EXTRACT PROVIDED:
(“Revamped”.  See what I did there?  Trust me, I’ll be using that pun again.  Sooner than you think.)

Same brilliant Clint Langley illustration – brand-new title, blurbage and lettering.

That bit directly above my name seems downright surreal.  “New York Times Best Selling Author”?  You could knock me down with a very flimsy feather.

• Filed under Uncategorized • 28/01/2011 • Comments: 0

Well, you see, it’s like this…

I know I said I wasn’t going to do another pantheon book.  I’d had enough of gods and families of gods and humans and their families, makeshift or otherwise.  But then Jon the Editor asked would I mind doing another one for him and the other fine gentlefolk at Solaris, and soonish?  And I thought about it, not for very long, and said, OK.  Because I’m a nice obliging chap and because, frankly, I realised I did want to do another one after all.

Soooo…  Dust is going on hold for the time being.  It’s not been abandoned, it’s just being placed on the back burner, where it can bubble and froth to its heart’s content until such time as it’s ready to re-emerge.

Which pantheon will I be covering?  I’ve been having fun with assorted blog-thread correspondents, especially one Nick Sharps, discussing the various deity clusters available, but the one that strikes me as having the most potential is the MesoAmerican lot.  I’m already working up the synopsis, so I can’t say much else here.  But there will most likely be flying saucers.  Yes, you read that right.  Flying saucers.

WORK TO DO:
[1] In the blog post, which pantheon does the writer consider to have the most potential?
[2] Copy everything in the blog post from "I know I said" down to "ready to re-emerge.", swapping "Solaris" for "the publisher".
[3] Summarize the blog post in three sentences.
The material that comes next has no connection to the blog post.

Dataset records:
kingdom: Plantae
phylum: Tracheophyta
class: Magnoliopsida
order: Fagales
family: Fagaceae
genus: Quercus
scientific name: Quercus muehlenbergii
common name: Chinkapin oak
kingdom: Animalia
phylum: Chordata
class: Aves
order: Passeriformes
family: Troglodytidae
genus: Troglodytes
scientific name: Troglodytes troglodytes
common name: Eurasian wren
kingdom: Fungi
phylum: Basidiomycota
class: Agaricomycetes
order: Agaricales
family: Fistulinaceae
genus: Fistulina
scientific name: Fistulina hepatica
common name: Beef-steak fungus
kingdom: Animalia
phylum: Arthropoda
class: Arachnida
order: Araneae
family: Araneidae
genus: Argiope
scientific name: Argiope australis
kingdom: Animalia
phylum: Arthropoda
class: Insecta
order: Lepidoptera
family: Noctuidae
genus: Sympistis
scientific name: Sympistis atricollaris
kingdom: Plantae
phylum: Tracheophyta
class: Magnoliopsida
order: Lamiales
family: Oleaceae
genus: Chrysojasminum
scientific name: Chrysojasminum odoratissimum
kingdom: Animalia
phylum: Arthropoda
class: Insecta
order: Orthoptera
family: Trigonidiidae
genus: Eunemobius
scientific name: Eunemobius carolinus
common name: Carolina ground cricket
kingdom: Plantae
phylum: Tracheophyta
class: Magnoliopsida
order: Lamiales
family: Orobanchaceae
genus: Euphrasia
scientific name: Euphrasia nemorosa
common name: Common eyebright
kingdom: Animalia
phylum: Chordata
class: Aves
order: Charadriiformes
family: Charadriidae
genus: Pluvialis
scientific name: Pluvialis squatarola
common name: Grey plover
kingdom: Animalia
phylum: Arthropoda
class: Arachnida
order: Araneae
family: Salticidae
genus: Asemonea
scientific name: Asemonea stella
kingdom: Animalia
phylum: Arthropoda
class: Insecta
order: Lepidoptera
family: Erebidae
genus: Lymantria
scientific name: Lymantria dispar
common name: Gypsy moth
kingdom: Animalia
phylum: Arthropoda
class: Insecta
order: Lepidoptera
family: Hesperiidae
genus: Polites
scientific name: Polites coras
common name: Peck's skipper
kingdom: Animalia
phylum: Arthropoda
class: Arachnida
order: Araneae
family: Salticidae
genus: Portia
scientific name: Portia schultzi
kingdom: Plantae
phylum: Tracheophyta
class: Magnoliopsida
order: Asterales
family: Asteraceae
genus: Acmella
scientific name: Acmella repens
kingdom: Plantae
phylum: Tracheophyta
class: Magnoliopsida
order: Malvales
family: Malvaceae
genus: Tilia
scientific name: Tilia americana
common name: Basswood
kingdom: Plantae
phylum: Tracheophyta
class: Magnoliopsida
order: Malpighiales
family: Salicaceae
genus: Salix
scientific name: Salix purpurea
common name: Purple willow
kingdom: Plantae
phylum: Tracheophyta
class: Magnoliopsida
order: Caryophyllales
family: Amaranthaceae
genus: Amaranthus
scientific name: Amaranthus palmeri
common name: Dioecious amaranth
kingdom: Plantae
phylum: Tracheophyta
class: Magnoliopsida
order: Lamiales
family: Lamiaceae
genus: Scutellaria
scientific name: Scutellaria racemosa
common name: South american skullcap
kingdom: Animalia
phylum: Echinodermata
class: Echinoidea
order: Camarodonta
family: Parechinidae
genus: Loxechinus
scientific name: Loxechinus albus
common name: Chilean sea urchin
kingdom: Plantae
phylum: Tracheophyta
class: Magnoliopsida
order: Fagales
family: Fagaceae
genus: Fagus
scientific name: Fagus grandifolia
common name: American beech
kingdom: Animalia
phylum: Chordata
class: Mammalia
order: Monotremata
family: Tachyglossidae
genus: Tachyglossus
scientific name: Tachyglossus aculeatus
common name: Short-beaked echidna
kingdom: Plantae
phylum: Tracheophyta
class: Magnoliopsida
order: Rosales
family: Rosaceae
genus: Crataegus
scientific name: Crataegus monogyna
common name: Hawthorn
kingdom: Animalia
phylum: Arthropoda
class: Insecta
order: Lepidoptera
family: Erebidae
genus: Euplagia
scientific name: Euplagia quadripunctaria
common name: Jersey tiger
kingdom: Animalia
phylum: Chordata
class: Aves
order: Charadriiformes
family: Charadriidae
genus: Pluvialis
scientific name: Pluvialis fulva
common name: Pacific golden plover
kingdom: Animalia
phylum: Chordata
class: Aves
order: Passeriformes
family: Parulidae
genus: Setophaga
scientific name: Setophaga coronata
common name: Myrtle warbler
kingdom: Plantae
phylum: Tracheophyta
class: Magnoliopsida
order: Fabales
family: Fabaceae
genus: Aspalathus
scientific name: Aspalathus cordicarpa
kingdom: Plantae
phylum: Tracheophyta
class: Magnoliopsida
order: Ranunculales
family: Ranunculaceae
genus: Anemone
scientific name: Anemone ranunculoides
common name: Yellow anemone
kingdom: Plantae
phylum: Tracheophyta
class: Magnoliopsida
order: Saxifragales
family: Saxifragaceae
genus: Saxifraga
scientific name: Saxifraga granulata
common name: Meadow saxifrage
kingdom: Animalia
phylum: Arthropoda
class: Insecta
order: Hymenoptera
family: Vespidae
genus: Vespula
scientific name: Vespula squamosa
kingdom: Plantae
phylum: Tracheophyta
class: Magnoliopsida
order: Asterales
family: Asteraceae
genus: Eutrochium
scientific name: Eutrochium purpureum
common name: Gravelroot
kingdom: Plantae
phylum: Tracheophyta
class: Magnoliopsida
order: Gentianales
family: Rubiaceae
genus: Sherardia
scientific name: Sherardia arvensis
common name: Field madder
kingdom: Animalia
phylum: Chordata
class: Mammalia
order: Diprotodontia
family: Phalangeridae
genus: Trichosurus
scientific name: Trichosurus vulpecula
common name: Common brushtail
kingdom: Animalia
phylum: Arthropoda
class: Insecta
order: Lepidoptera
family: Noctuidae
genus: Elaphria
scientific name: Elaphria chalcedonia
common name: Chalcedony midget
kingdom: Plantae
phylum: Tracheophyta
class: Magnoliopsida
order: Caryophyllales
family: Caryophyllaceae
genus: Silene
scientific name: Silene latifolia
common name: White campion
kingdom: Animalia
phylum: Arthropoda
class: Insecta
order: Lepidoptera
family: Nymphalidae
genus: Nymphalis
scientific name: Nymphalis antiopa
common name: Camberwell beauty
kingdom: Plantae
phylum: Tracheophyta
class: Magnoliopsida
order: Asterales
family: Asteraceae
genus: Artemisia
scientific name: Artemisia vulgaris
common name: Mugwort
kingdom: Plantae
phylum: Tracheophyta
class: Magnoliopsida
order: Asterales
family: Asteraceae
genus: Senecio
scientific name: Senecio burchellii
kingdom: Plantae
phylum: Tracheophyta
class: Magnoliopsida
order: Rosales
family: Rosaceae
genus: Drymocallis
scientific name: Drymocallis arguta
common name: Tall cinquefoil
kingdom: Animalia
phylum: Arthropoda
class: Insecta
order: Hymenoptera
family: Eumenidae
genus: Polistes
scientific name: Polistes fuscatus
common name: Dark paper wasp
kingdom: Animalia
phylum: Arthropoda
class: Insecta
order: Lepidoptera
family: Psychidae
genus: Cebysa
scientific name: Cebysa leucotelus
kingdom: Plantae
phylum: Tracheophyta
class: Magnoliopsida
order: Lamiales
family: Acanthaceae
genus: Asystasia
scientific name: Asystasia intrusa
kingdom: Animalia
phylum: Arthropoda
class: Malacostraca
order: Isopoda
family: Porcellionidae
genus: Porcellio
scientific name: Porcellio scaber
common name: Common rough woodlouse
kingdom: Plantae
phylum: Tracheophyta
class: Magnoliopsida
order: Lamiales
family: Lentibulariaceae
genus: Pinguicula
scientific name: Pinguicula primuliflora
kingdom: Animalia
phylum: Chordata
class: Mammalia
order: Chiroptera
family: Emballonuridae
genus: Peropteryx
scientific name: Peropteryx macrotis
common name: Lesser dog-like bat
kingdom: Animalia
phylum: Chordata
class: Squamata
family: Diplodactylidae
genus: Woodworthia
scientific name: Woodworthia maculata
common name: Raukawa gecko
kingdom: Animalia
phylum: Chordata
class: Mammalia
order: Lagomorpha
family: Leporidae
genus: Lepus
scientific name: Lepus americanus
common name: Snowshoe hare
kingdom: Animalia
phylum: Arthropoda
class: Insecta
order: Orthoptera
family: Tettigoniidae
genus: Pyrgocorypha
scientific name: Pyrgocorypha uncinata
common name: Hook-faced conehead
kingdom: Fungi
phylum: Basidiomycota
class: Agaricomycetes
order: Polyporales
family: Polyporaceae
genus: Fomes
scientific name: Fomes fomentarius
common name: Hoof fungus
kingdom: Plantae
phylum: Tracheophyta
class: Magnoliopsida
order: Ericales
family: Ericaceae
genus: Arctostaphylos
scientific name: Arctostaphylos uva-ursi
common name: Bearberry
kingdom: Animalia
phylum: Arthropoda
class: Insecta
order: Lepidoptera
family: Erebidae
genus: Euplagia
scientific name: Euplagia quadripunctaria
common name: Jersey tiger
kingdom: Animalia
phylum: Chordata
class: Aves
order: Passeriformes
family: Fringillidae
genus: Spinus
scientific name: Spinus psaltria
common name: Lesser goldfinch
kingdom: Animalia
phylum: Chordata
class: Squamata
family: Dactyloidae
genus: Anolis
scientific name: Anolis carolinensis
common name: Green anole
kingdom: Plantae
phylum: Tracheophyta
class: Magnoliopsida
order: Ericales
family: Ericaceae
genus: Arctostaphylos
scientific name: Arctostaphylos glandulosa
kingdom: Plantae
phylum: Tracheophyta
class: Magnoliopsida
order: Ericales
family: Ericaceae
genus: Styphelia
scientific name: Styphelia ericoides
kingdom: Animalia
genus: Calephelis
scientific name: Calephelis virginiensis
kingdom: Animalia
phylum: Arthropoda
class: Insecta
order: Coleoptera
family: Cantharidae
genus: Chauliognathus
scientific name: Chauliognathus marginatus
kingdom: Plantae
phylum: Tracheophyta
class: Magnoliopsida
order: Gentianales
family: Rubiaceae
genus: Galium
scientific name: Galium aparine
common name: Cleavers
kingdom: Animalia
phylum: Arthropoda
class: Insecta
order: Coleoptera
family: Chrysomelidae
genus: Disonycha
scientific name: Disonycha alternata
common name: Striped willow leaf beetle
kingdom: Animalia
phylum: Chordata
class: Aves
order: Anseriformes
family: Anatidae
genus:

RESULTS FOR THE EXERCISE:
[1] The MesoAmerican pantheon.

[2]
I know I said I wasn’t going to do another pantheon book.  I’d had enough of gods and families of gods and humans and their families, makeshift or otherwise.  But then Jon the Editor asked would I mind doing another one for him and the other fine gentlefolk at the publisher, and soonish?  And I thought about it, not for very long, and said, OK.  Because I’m a nice obliging chap and because, frankly, I realised I did want to do another one after all.

Soooo…  Dust is going on hold for the time being.  It’s not been abandoned, it’s just being placed on the back burner, where it can bubble and froth to its heart’s content until such time as it’s ready to re-emerge.

[3] A revamped cover keeps the same Clint Langley illustration but has a new title, blurb and lettering. Although the writer had said there would be no more pantheon books, the writer agreed to do another for Jon the Editor at Solaris and realized wanting to after all. Dust is on hold but not abandoned, and the new book will most likely cover the MesoAmerican pantheon and probably include flying saucers.